■ WHAT NEEDS TO BE DONE:
Nothing but a number is wanted here: the count of lines in the data holding the word "then".

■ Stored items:
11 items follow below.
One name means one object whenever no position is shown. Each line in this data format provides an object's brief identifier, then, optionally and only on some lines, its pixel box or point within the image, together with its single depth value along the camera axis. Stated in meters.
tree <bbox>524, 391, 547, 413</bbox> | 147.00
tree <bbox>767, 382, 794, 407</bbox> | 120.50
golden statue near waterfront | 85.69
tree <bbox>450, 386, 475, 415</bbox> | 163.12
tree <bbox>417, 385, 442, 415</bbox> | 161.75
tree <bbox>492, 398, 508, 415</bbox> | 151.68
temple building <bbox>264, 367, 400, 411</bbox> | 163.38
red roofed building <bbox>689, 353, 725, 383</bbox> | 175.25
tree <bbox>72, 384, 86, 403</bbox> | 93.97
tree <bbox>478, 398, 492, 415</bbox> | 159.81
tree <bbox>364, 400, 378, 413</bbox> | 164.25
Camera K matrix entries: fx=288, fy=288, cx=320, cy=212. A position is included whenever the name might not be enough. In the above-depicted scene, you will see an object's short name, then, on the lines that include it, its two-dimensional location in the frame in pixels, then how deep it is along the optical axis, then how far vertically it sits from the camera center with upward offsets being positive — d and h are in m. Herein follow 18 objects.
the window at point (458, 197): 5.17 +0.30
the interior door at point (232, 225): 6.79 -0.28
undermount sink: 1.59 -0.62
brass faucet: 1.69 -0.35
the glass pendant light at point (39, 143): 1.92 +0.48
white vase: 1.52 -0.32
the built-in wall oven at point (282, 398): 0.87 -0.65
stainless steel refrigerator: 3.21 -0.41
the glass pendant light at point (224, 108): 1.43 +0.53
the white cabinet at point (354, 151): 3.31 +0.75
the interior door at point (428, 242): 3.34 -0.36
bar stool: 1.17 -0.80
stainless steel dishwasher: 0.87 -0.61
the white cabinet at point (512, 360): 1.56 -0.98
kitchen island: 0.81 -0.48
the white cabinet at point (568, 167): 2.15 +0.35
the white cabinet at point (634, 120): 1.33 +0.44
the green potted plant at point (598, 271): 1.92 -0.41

■ SOLUTION TO THE EXERCISE:
2